The Levin approach to the numerical calculation of phase functions

TL;DR

This paper introduces two numerical algorithms inspired by Levin's method for efficiently constructing phase functions of scalar ODEs with slowly-varying coefficients, reducing computational complexity regardless of coefficient magnitude.

Contribution

The paper presents novel Levin-inspired algorithms for phase function calculation in scalar ODEs, improving efficiency for equations with large coefficients.

Findings

Algorithms have running times independent of coefficient magnitude.
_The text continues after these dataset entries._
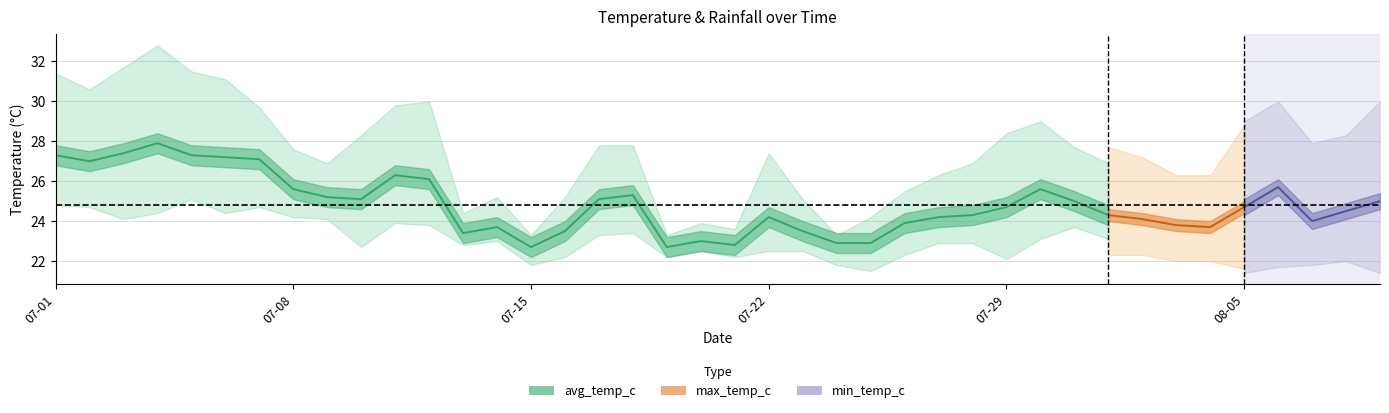

What position from the right is 2024-08-07?

3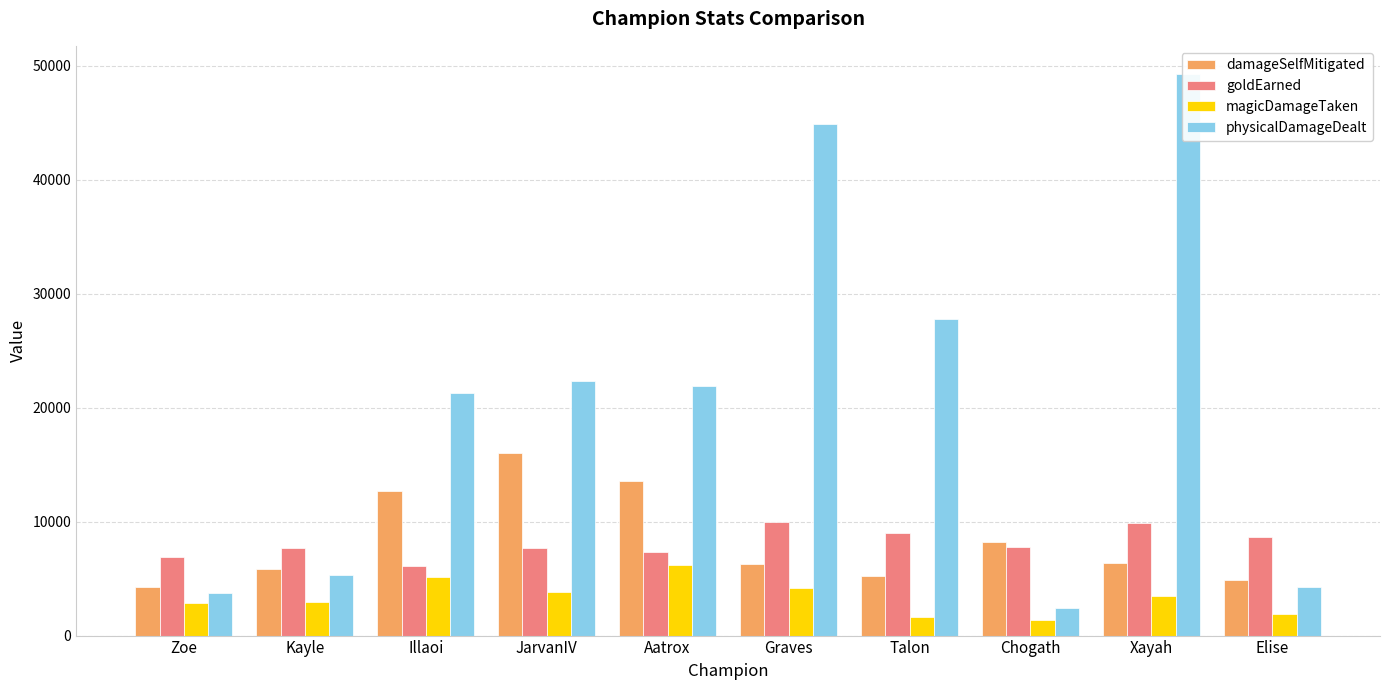

Which category has the highest value across all series?

Xayah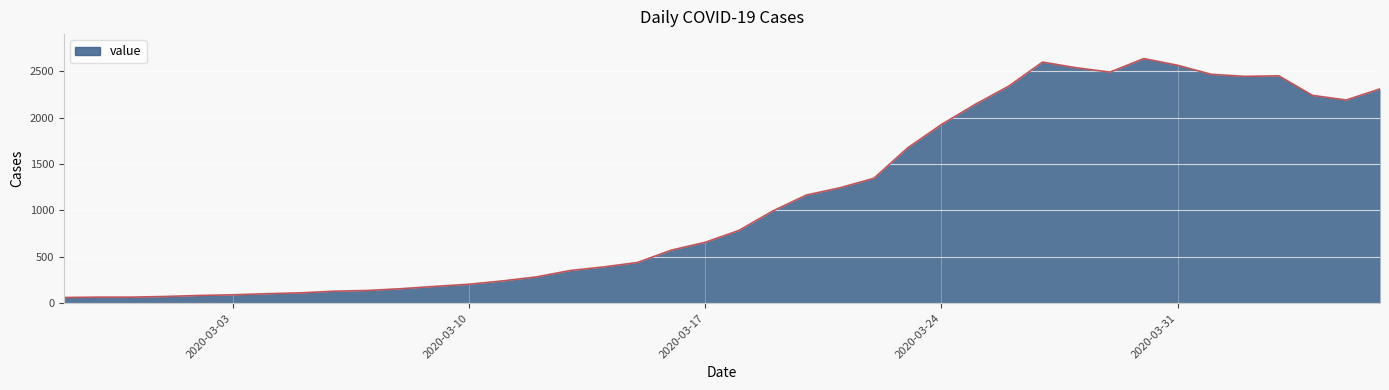

What is the greatest value displayed?

2638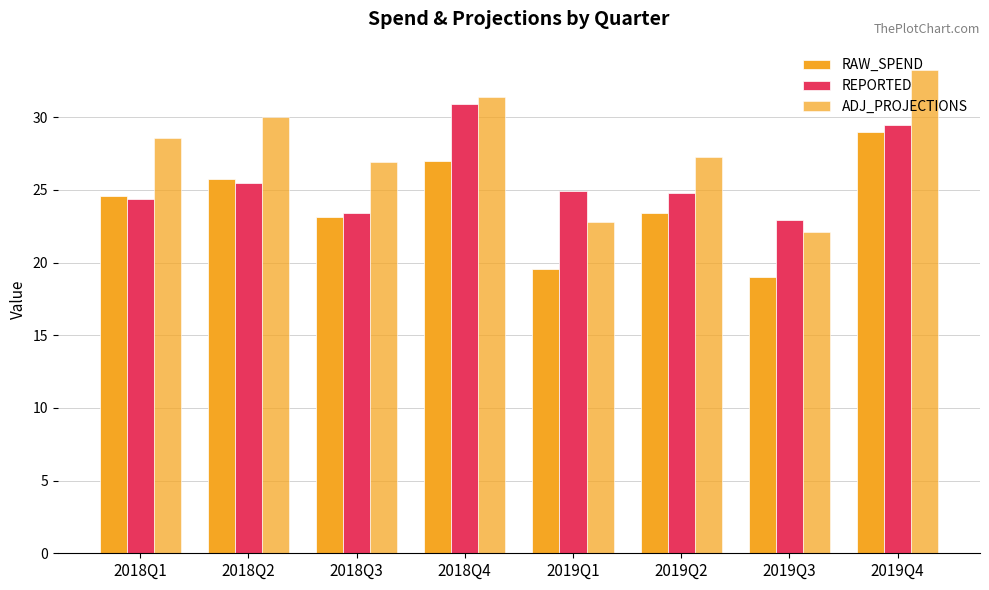

True or false: REPORTED has a value of 13.2 at 2019Q1.

False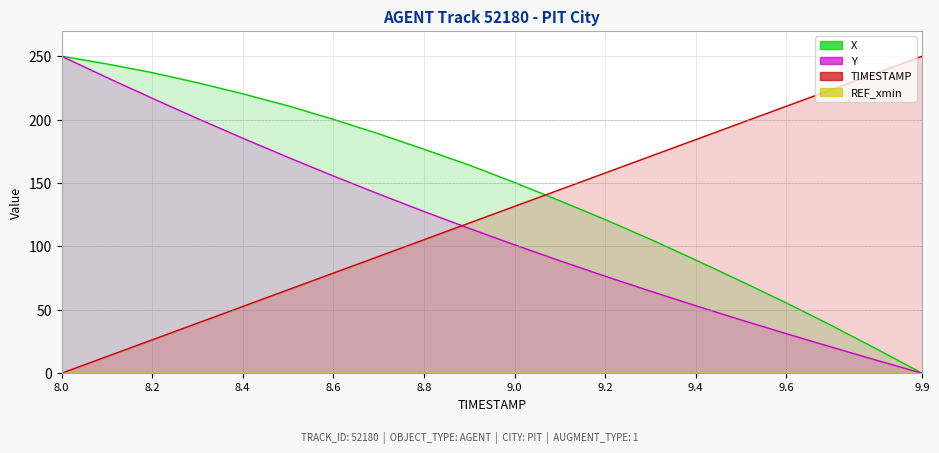

How many lines are shown in the chart?

3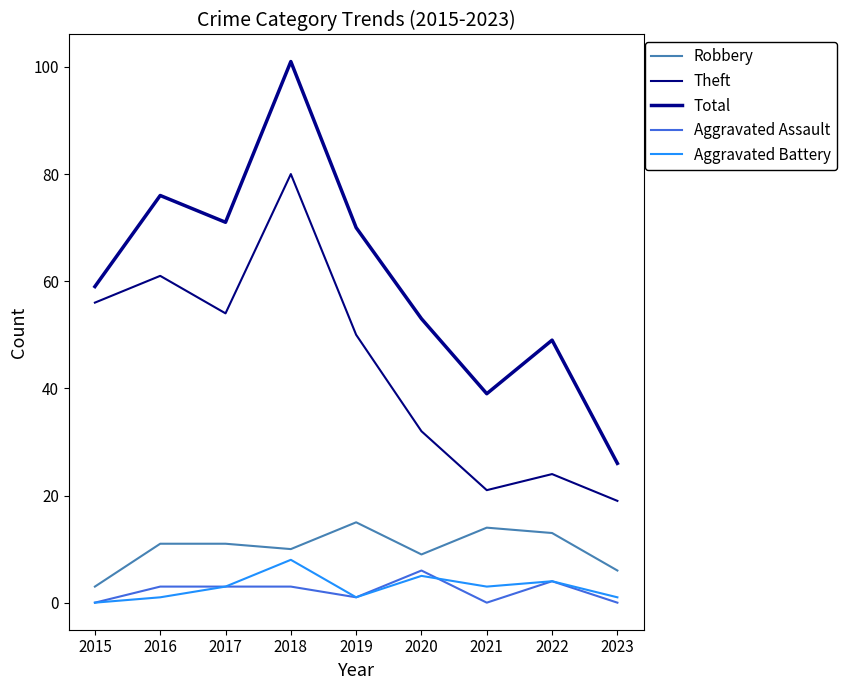

The value of Aggravated Assault at 2015 is 0. True or false?

True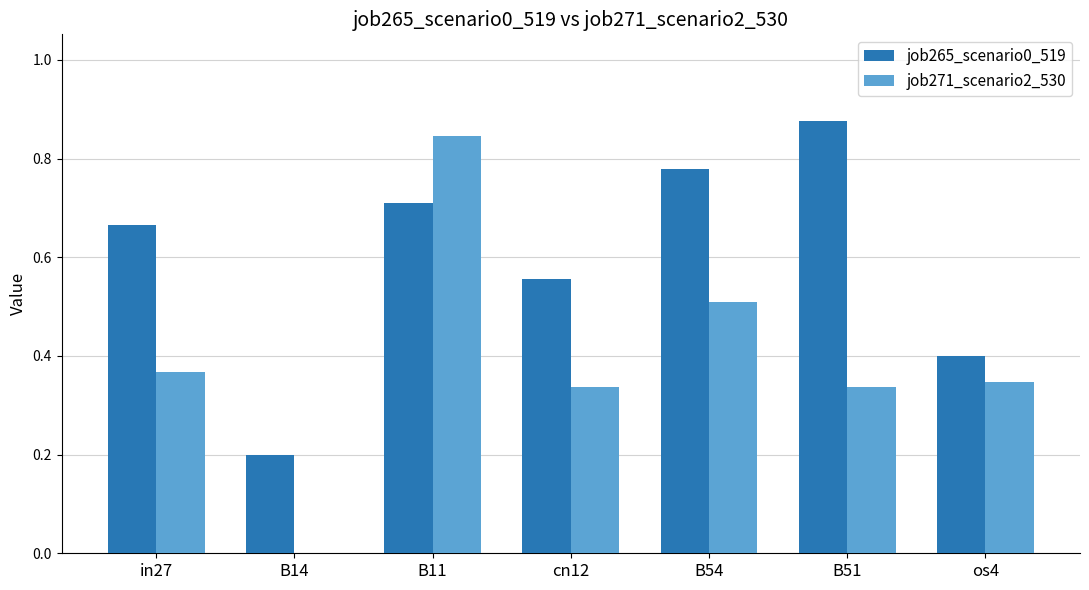

At which category is the sum across all series the highest?

B11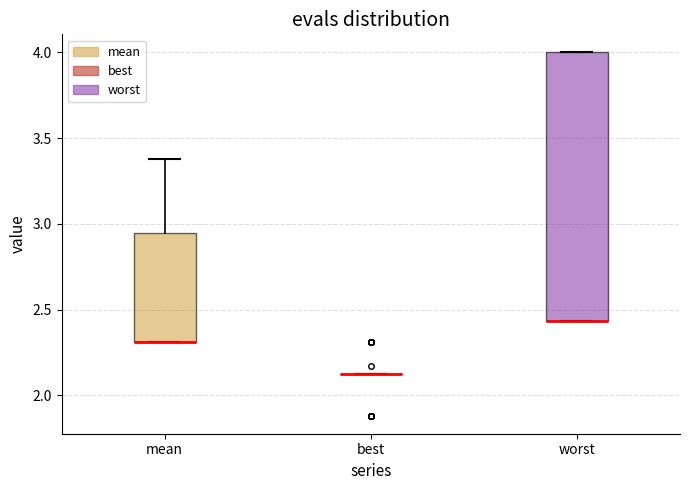

Reading left to right, read every box against the y-axis: the position of its median line, the range the box covers, and the ends of its whiskers. The values are not printed on the chart, so give them approximately, as read against the axis.

mean: median 2.30 (drawn on the box's lower edge), box 2.30 to 2.95, whiskers 2.30 to 3.40
best: box collapsed to a line at 2.15, whiskers 2.15 to 2.15
worst: median 2.45 (drawn on the box's lower edge), box 2.45 to 4.00, whiskers 2.45 to 4.00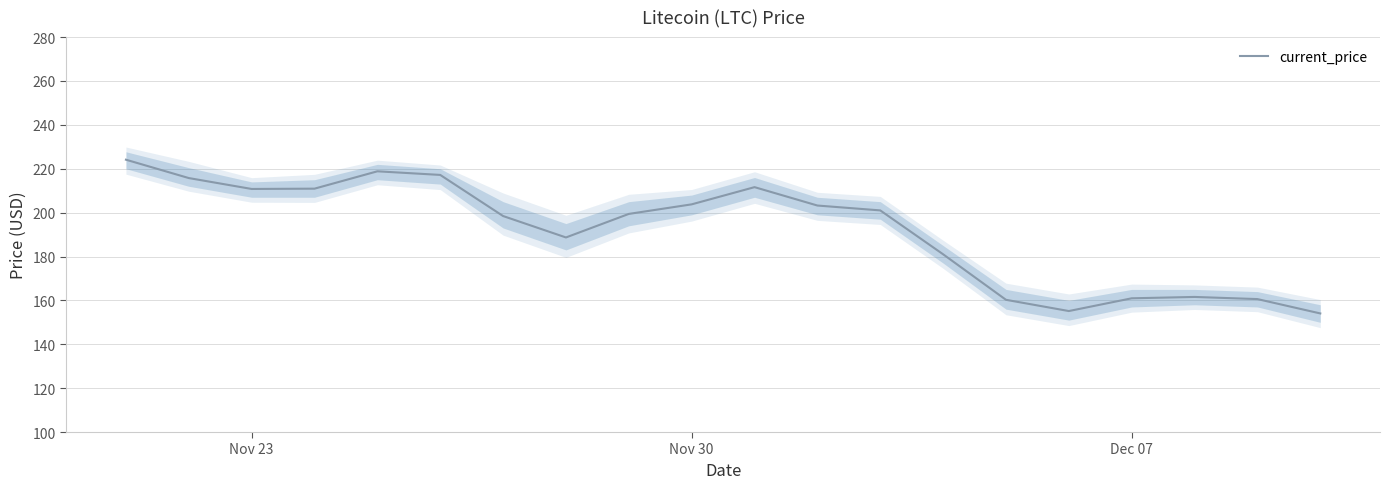

What is the lowest value of the current_price series?

154.1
Numerical experiments confirm the effectiveness of the methods.

Applicable to a broad class of scalar ODEs with slowly-varying coefficients.

Abstract

The solutions of scalar ordinary differential equations become more complex as their coefficients increase in magnitude. As a consequence, when a standard solver is applied to such an equation, its running time grows with the magnitudes of the equation's coefficients. It is well known, however, that scalar ordinary differential equations with slowly-varying coefficients admit slowly-varying phase functions whose cost to represent via standard techniques is largely independent of the magnitude of the equation's coefficients. This observation is the basis of most methods for the asymptotic approximation of the solutions of ordinary differential equations, including the WKB method. Here, we introduce two numerical algorithms for constructing phase functions for scalar ordinary differential equations inspired by the classical Levin method for the calculation of oscillatory integrals. In the case of a large class of scalar ordinary differential equations with slowly-varying coefficients, their running times are independent of the magnitude of the equation's coefficients. The results of extensive numerical experiments demonstrating the properties of our algorithms are presented.